The Moral Authority of a Man at Peace

It is six o'clock in the evening in this beautiful month of June, and my 20 years have only just come to know the prodigious balance that a soul rebuilt by forgiveness can savor in a pacified body. Inside me, everything is daylight, calm as a summer night. I can sense that my return to God has destroyed nothing of that beauty to which I succumbed, a little like a young animal who let himself be tempted by the bait...But this return is a stepping into broad daylight, illuminating the hierarchy of things and beings and giving me henceforth a wild desire to respect them with infinite discretion; not to fear them or deny them, but to set them never again in disharmony with my heart, so weakened every time I have senselessly let my senses grow. Inside me, everything is resplendent with the beauty of God's daylight: an untouchable beauty, and so true that it cannot be expressed in words, but can be seen with a soul which has become again a mirror of God. I sense that I am ready to live, ready to love with nobility, ready to struggle, ready even to die, because I possess in my being the strength of a stability the peace of which has enchanted me even to the strength of sacrifice.

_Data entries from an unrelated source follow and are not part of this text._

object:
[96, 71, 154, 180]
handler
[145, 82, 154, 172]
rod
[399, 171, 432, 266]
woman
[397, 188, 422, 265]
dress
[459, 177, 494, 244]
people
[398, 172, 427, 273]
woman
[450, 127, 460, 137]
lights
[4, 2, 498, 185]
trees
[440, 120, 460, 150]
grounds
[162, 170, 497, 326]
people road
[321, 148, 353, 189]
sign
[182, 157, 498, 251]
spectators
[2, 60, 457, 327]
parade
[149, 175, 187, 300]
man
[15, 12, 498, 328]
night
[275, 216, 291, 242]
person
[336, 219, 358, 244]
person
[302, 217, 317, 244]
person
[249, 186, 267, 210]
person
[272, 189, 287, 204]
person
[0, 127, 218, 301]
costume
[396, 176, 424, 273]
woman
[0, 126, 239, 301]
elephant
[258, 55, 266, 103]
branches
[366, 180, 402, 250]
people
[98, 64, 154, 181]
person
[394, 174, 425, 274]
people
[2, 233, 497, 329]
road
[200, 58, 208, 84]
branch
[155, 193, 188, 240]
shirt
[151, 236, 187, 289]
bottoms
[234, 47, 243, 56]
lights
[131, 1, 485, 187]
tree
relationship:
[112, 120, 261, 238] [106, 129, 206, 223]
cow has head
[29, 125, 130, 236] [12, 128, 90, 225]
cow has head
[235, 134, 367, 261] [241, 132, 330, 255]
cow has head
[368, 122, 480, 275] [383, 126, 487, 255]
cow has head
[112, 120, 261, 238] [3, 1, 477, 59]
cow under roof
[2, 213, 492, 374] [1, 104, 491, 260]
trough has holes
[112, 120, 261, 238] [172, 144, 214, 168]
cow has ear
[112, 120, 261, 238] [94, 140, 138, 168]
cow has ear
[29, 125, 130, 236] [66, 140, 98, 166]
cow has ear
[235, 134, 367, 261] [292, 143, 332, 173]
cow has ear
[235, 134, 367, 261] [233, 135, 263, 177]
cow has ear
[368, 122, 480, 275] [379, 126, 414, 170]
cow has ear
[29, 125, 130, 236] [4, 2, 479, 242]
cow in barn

How I can now pity those who are truly "seated in the shadow of death"–of their own spiritual death, whose disorders they cannot even see, since they are covered over by the accursed darkness; disorders which can only be seen in their true, horrific value, by the light of forgiveness, giving back the sense of a beauty that makes you pray, that makes you act, and that even makes you weep for joy, as I do this evening.

Dilexit Eos*

You love us the way we are
   And that's what's so great about it!
Admirable realism of love, that rules out repugnance
Toward a single one of us.
You love the mud we are made of, You love our blood
Because there You inscribe the most luminous expressions
With our falls, bathing us
In our tears of shame, until at last
We dare to smile at Your crucifying proposals.

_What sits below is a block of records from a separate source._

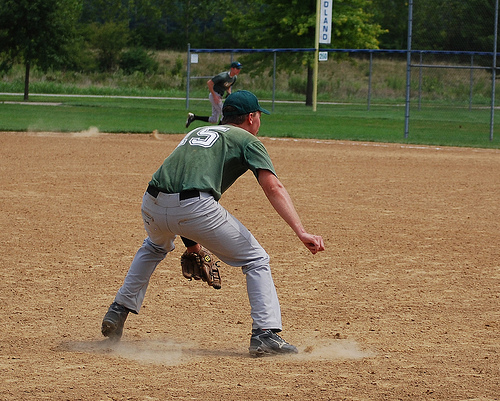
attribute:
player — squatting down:
[121, 88, 259, 329]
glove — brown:
[177, 243, 223, 290]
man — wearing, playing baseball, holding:
[97, 91, 334, 362]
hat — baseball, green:
[181, 96, 352, 141]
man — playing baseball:
[186, 59, 241, 125]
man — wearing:
[82, 93, 319, 366]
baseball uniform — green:
[117, 126, 279, 329]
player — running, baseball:
[184, 58, 244, 132]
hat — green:
[224, 88, 274, 122]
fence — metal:
[181, 40, 498, 142]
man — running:
[184, 56, 243, 131]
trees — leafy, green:
[212, 12, 368, 54]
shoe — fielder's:
[241, 323, 296, 356]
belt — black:
[134, 185, 209, 206]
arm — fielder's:
[253, 167, 328, 254]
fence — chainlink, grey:
[184, 60, 488, 142]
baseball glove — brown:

You didn't come here to dust off angel wings,
You came to resurrect our slime
By blending Your courage into our helplessness;
Your blood-stained energy into our sensuality;
   And it's beautiful that way,
For we become inseparable from You.
When desire, or determination, or flight,
Blossom into purity, perfuming all our virtue,
We are truly together:
I am there because You are there,
And You are there because I am there.
For You, a man is an irresistible urge
To sculpt a masterpiece,
To give back to his countenance something of Your own–
Until the finishing touches,
When exquisite purity is no longer at a cost.

He who does not struggle does not know You,
And whoever decides to love only his body
Deprives himself of that irreproachable tenderness
Of which, alone, the kiss of God is capable.

-Fr. Bernard-Marie de Chivré

* Jn. 13:1. Ante diem festum Paschae, sciens Jesus, quia venit hora ejus, ut transeat ex hoc mundo ad Patrem: cum dilexisset suos, qui erant in mundo, infinem dilexit eos.–Before the festival day of the Pasch. Jesus knowing that His hour was come, that He should pass out of this world to the Father, having loved His own who were in the world, He loved them unto the end.

 

Translated exclusively into English for Angelus Press and published in this language for the first time. Fr. Bernard-Marie de Chivre, O.P. (say: Sheave-ray') was ordained in 1930. He was an ardent Thomist, student of Scripture, retreat master, and friend of Archbishop Lefebvre. He died in 1984.